The Smashing Machine di Benny Safdie

  • Voto


Era il 15 novembre 1993 quando il critico televisivo statunitense Howard Rosenberg commentando l’UFC (Ultimate Fighting Championship) introduceva la pratica delle “arti marziali miste”. Per descrivere la nuova forma di lotta che andava prendendo corpo davanti ai suoi occhi si era limitato a un meticoloso – quanto suggestivo – elenco dei partecipanti: “[…] un lottatore di sumo, un campione di savate, un kickboxer, uno specialista di karate, un mago del jujitsu, un pugile dei pesi massimi leggeri, uno “shootfighter” e un esperto di taekwondo. C’erano tutti, tranne David “Kung Fu” Carradine”. The Smashing Machine è la storia vera di Mark Kerr, ex campione di lotta libera, pioniere di questo sport sconosciuto e selvaggio, che tra la fine degli anni Novanta e i primi Duemila si impone nella MMA. Vicenda che Benny Safdie scrive e dirige in solitaria (orfano di Joshua che nel frattempo si è buttato sul tennis da tavolo e arriverà in sala a dicembre con Marty supreme), macchina a mano, grana grossa, pellicola 16 mm, con Dwayne Johnson mastodontico combattente dalla chioma nera e riccissima, ed Emily Blunt (nel film: Dawn Staples) sua compagna di vita emotivamente problematica.

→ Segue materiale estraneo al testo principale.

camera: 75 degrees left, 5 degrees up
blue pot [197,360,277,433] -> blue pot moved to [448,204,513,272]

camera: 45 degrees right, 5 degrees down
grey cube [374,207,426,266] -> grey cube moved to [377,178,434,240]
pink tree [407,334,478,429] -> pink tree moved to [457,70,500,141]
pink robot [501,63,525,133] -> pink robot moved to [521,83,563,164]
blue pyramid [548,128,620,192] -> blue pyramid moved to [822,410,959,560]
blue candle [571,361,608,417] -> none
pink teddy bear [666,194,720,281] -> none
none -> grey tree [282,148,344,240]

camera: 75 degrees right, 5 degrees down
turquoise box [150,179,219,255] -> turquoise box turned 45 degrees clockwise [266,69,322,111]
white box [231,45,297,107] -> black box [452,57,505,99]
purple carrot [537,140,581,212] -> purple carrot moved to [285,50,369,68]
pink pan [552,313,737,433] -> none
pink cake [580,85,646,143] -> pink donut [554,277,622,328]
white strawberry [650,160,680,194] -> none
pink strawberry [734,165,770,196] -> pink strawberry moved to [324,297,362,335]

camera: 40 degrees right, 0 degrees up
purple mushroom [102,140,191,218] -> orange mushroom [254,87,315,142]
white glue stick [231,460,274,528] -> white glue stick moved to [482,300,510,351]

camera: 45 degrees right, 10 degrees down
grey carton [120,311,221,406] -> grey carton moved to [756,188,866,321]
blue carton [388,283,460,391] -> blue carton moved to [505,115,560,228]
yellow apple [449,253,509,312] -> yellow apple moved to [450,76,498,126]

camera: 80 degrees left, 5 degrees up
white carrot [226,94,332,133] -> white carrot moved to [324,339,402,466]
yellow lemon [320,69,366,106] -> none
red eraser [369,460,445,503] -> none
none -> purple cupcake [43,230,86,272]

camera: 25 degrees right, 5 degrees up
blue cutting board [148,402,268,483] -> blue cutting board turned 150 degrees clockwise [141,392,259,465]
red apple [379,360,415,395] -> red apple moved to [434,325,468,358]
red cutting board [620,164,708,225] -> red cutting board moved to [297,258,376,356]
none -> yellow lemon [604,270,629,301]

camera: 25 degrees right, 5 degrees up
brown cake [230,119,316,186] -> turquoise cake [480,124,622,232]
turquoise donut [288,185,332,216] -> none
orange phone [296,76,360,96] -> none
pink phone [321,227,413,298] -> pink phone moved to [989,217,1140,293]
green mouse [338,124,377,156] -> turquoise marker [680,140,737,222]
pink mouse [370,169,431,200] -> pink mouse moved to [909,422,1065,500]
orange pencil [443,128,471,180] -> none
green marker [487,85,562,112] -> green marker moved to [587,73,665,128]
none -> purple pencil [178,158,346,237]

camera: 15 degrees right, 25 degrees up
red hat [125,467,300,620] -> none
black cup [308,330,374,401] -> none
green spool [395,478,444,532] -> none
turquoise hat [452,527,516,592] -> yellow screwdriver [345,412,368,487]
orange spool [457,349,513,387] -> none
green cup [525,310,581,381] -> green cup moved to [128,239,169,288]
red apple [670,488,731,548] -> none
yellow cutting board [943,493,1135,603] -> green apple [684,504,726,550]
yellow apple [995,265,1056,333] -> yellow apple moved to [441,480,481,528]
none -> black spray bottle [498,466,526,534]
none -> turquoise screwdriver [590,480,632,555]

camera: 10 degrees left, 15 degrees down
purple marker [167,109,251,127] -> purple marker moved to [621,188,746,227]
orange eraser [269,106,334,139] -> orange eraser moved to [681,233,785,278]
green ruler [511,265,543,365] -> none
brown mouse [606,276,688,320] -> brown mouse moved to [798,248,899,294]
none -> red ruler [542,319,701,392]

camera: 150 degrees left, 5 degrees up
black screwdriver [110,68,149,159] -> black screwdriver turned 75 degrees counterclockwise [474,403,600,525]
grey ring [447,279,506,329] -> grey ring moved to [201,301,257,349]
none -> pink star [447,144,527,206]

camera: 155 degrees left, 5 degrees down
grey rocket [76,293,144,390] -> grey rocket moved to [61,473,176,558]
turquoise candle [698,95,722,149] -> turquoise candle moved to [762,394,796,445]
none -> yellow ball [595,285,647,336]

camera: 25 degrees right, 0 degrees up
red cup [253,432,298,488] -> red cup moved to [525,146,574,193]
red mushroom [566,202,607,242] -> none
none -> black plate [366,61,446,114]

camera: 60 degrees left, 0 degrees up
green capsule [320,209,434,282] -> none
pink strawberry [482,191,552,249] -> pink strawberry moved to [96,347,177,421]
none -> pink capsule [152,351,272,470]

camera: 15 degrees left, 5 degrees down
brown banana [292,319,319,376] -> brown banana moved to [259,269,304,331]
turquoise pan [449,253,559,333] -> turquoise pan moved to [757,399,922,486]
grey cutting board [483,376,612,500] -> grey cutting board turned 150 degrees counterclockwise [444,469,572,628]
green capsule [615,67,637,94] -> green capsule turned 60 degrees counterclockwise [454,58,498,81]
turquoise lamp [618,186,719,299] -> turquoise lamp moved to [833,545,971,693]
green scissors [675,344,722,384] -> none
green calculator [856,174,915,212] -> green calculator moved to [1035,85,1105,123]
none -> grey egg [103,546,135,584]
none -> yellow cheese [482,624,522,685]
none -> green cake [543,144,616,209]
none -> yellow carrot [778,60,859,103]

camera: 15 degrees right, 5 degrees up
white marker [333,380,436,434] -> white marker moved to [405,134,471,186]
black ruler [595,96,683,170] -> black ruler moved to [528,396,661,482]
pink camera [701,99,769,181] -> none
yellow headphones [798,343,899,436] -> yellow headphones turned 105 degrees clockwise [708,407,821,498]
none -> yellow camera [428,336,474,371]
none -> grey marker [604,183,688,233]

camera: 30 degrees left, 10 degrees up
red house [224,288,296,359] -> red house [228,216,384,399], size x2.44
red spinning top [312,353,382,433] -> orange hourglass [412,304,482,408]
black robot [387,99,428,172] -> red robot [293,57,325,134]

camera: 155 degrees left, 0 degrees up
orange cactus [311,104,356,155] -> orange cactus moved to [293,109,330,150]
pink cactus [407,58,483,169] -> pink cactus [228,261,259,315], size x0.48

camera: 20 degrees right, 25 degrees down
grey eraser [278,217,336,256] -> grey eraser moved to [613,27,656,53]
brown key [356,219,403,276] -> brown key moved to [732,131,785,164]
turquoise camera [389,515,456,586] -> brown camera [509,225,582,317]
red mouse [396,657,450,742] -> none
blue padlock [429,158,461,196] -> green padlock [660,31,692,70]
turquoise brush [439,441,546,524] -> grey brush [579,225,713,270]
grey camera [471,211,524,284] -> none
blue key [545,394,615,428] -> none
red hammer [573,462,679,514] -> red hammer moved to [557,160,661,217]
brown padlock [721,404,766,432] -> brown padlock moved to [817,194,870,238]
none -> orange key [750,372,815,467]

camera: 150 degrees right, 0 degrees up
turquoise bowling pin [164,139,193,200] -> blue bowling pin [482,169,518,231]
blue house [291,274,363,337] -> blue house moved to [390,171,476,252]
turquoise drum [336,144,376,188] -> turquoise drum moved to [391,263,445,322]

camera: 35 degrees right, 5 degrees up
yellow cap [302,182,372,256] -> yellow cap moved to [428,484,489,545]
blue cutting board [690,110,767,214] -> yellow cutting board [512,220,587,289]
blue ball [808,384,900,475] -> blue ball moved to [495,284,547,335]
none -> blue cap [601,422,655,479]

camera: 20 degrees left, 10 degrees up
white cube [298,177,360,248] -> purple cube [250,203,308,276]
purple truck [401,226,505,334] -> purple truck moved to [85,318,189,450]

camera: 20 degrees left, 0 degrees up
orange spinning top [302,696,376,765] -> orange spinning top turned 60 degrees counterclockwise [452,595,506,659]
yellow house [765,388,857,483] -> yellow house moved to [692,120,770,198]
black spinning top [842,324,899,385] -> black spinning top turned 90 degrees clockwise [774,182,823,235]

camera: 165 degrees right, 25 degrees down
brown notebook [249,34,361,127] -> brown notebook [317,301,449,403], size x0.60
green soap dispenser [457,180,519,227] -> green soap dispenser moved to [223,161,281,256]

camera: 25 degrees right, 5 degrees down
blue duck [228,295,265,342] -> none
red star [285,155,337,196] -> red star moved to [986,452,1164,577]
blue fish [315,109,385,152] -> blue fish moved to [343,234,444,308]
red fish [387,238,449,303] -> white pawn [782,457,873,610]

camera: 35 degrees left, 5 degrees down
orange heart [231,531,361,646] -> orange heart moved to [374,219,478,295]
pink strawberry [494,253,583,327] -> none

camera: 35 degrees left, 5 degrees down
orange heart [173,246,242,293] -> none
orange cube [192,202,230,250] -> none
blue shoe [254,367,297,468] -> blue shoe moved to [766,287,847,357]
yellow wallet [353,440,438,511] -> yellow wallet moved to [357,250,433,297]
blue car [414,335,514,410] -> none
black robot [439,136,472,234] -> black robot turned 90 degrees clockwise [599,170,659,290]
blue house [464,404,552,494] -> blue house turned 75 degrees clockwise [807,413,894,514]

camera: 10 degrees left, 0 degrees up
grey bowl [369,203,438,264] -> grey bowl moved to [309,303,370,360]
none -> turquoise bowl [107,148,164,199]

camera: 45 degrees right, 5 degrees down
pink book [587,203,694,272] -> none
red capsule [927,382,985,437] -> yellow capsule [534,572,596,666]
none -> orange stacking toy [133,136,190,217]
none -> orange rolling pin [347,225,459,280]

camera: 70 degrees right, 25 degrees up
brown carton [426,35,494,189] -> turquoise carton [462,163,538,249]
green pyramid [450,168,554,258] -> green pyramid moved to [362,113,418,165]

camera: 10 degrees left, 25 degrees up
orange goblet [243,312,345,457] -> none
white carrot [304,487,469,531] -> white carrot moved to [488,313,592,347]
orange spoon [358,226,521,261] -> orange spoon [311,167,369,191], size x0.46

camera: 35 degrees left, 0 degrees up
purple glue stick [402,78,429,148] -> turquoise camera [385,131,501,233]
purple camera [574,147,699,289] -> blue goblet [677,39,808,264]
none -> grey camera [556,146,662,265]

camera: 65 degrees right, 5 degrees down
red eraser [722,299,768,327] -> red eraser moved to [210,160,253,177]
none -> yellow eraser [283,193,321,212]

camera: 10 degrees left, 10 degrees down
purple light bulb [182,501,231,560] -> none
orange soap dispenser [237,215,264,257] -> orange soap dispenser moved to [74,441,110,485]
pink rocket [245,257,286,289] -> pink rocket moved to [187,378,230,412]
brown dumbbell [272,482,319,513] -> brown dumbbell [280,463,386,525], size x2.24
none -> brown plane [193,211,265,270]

La relazione elettiva dei Safdie con la New Hollywood resta la stella polare anche stavolta, col solo Benny a cimentarsi in un lavoro di virtuosismo realistico che rivela – man mano che il film evolve – la sua ambizione claustrofobica. Un fatto di ingombri. Il corpo di Johnson (se possibile ancora più grande di come lo ricordassimo) non entra letteralmente nell’inquadratura. Una sua porzione è sempre fuoricampo, come le mosse che esegue sul ring e che spesso sono così repentine da sfuggire alla morsa stessa dell’inquadratura. In questo quadro che tradisce l’intero e che è costretto a inseguire le azioni piuttosto che accompagnarle, The Smashing Machine  racconta una parabola sportiva: quella di un purista della disciplina che insegue la perfezione e che sa solamente vincere. Una parabola – a lungo andare – insostenibile.

Seguire il film significa allora assistere a un interessante percorso di avvicinamento tra forma e sostanza. Le impurità, le porosità della visione lentamente accolgono le fratture di Kerr che da infallibile cecchino del ring, finisce per la prima volta KO e si scopre dipendente dagli antidolorifici. La regia accoglie le crepe emotive del campione riducendone lo spazio vitale. La sua vita sembra inscatolata tra gli ambienti casalinghi (cucina, soggiorno) in cui si consuma la relazione tossica con Dawn, le palestre polverose e asfittiche, i corridoi labirintici degli impianti sportivi. Tutto sembra rimpicciolirsi e spingere verso l’interno.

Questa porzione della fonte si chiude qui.